*TRECHO FORNECIDO:*
------
Quem é esse sujeito mofino que espantado me olha do espelho?
Até que se parece comigo, mas que é dos óculos que há tanto uso e sem os quais não me enxergo?
Desde 28 de outubro passado é assim que me vejo, e me estranho, no espelho logo de manhã, quando lavo o rosto e escovo os dentes.
No dia anterior, submeti-me à cirurgia de catarata no olho esquerdo e, além da dita cuja, a lente colocada em substituição ao cristalino corrigiu minha miopia e meu astigmatismo, companheiros velhos de guerra.
Já na manhã seguinte, sem o tampão que o médico me autorizou a tirar, me vi com um olho de águia, sem necessidade dos óculos no nariz.
O problema é que o outro olho continua de morcego, e aí parece que estou com um tampão invisível nele.
E o olho de águia só funciona para longe. De perto, é o de morcego que ainda me vale (e mal).
Segundo o médico, é só um pequeno incômodo passageiro, e tudo se resolverá com a cirurgia no outro olho, que farei até o final deste mês.
Enquanto isso, porém, além do estranhamento com minha nova figura, tenho penado para ler e escrever. Os dois olhos não se entendem, as letras e linhas começam a embaralhar, acabo me irritando e desisto, lacrimejante. Diante do computador é mesma coisa, e como sou obrigado a usá-lo o dia todo no trabalho, não me sobra ânimo nos breves momentos de folga, como agora.
Por isso, enquanto não escrevo, deixo aqui as razões de um grande e verdadeiro escritor para escrever.
Por que escrevo?
------
*MATERIAL APRESENTADO:*
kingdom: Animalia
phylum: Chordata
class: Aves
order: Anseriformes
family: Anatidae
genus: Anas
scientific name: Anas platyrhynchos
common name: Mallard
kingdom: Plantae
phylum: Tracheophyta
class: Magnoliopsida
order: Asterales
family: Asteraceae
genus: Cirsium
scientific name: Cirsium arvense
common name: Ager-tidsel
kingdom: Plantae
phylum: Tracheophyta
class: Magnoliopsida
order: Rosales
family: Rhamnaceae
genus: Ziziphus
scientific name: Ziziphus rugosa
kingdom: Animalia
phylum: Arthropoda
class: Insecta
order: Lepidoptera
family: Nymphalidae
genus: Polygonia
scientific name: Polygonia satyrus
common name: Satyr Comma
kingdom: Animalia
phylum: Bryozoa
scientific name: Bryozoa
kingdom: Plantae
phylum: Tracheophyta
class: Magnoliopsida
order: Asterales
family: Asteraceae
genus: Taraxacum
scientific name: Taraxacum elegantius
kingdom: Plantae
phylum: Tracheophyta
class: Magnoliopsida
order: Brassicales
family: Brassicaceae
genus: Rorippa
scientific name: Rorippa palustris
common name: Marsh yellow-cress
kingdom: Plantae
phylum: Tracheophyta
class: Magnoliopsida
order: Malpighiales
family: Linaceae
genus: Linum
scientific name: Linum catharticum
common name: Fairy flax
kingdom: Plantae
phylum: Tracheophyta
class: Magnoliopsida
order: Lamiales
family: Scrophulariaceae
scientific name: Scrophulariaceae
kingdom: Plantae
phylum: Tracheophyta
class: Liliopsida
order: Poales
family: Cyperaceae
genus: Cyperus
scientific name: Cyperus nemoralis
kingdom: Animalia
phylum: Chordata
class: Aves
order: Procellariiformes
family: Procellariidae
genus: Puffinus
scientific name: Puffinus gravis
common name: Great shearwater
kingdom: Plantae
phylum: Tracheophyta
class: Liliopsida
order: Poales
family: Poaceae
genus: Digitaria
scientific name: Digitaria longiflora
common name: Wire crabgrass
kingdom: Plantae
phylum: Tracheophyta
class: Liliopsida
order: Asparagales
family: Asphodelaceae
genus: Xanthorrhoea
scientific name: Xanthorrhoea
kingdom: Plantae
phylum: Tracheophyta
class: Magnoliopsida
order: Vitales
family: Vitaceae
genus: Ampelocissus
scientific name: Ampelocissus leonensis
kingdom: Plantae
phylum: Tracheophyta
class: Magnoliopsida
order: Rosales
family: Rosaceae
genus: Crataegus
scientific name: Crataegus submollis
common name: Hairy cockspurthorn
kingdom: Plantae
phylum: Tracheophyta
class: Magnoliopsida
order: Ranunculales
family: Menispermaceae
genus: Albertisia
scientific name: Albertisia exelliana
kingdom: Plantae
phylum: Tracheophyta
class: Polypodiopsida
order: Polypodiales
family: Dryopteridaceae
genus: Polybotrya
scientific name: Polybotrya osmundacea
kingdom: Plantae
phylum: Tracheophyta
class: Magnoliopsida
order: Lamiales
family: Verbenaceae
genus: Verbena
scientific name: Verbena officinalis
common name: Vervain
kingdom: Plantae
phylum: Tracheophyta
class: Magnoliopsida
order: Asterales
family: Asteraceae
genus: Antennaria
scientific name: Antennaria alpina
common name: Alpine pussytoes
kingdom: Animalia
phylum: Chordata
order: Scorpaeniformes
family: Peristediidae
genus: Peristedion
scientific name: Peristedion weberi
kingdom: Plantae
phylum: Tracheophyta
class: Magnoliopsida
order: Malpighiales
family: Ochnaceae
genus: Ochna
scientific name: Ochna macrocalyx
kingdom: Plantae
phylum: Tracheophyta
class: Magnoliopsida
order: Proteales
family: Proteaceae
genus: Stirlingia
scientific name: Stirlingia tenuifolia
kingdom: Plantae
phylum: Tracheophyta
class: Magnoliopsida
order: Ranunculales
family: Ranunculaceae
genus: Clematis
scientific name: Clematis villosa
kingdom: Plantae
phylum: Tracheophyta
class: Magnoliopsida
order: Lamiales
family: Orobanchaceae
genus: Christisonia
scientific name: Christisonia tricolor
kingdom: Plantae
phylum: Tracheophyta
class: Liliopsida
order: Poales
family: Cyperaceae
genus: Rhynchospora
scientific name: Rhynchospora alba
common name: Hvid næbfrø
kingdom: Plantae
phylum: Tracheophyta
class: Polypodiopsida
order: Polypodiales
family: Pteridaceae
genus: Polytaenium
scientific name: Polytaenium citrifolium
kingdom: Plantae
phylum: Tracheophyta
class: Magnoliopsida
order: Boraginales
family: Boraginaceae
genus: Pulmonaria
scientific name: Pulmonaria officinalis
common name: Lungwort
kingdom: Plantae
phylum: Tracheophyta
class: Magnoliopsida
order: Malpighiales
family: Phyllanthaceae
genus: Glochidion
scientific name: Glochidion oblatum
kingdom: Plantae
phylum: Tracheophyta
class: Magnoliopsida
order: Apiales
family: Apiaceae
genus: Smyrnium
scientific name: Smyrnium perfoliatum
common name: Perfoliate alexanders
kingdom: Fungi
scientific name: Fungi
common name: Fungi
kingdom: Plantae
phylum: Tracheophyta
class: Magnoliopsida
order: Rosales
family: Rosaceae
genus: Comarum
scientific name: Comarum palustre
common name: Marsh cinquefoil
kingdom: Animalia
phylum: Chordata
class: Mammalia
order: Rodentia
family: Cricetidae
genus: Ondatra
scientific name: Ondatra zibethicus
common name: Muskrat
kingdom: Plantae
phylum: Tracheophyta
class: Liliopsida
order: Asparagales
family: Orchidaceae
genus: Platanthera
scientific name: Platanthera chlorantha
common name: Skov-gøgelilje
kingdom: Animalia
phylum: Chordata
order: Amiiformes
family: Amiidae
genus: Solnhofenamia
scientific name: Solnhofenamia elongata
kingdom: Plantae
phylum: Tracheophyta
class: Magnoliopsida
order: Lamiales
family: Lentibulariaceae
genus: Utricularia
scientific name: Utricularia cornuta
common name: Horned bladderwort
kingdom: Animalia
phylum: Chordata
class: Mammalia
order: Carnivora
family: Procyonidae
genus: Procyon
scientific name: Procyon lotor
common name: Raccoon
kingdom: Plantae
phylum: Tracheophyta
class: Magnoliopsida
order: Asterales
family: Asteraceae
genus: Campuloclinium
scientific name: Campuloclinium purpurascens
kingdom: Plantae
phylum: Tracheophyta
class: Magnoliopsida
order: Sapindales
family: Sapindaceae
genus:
------
*ATIVIDADES:*
1) Edite o texto sobre a cirurgia de catarata, começando em "O problema é" e indo até "folga, como agora.", com "morcego" substituído por "toupeira".
2) Liste os problemas de visão que, segundo o texto sobre a cirurgia de catarata, a operação no olho esquerdo tratou ou corrigiu.
3) Prossiga o texto sobre a cirurgia de catarata a partir do ponto em que ele termina.

*RESPOSTAS ESPERADAS:*
1)
O problema é que o outro olho continua de toupeira, e aí parece que estou com um tampão invisível nele.
E o olho de águia só funciona para longe. De perto, é o de toupeira que ainda me vale (e mal).
Segundo o médico, é só um pequeno incômodo passageiro, e tudo se resolverá com a cirurgia no outro olho, que farei até o final deste mês.
Enquanto isso, porém, além do estranhamento com minha nova figura, tenho penado para ler e escrever. Os dois olhos não se entendem, as letras e linhas começam a embaralhar, acabo me irritando e desisto, lacrimejante. Diante do computador é mesma coisa, e como sou obrigado a usá-lo o dia todo no trabalho, não me sobra ânimo nos breves momentos de folga, como agora.

2) catarata, miopia, astigmatismo

3)
Julio Cortázar
“Eu gostava de algumas palavras, não gostava de outras, algumas tinham certo desenho, uma certa cor. Uma de minhas lembranças de quando estava doente (fui um menino muito doente, passava longas temporadas de cama com asma e pleurisia, coisas desse tipo) é a de me ver escrevendo palavras com o dedo, contra uma parede. Eu esticava o dedo e escrevia palavras, e via as palavras se formando no ar. Palavras que eram, muitas vezes, fetiches, palavras mágicas. Isso é algo que depois me perseguiu ao longo da vida. Havia certos nomes próprios ― e sei lá por quê ― que para mim tinham uma carga mágica. Naquela época havia uma atriz espanhola que se chamava Lola Membrives, muito famosa na Argentina. Bom, eu me vejo doente – aos sete anos provavelmente – escrevendo com o dedo no ar Lo-la-Mem-bri-ves, Lo-la-Mem-bri-ves. A palavra ficava desenhada no ar e eu me sentia profundamente identificado com ela. De Lola Membrives, a pessoa, eu não sabia muita coisa, nunca a tinha visto. Na realidade, eram meus pais que iam ver as peças onde ela trabalhava. E foi nesse mesmo momento que comecei a brincar com as palavras, a desvinculá-las cada vez mais de sua utilidade pragmática e comecei a descobrir os palíndromos, que depois apareceram nos meus livros… Desde muito pequeno, minha relação com as palavras, com a escrita, não se diferencia da minha relação com o mundo em geral. Eu não acho que nasci para aceitar as coisas tal como estão, tal como me são oferecidas”.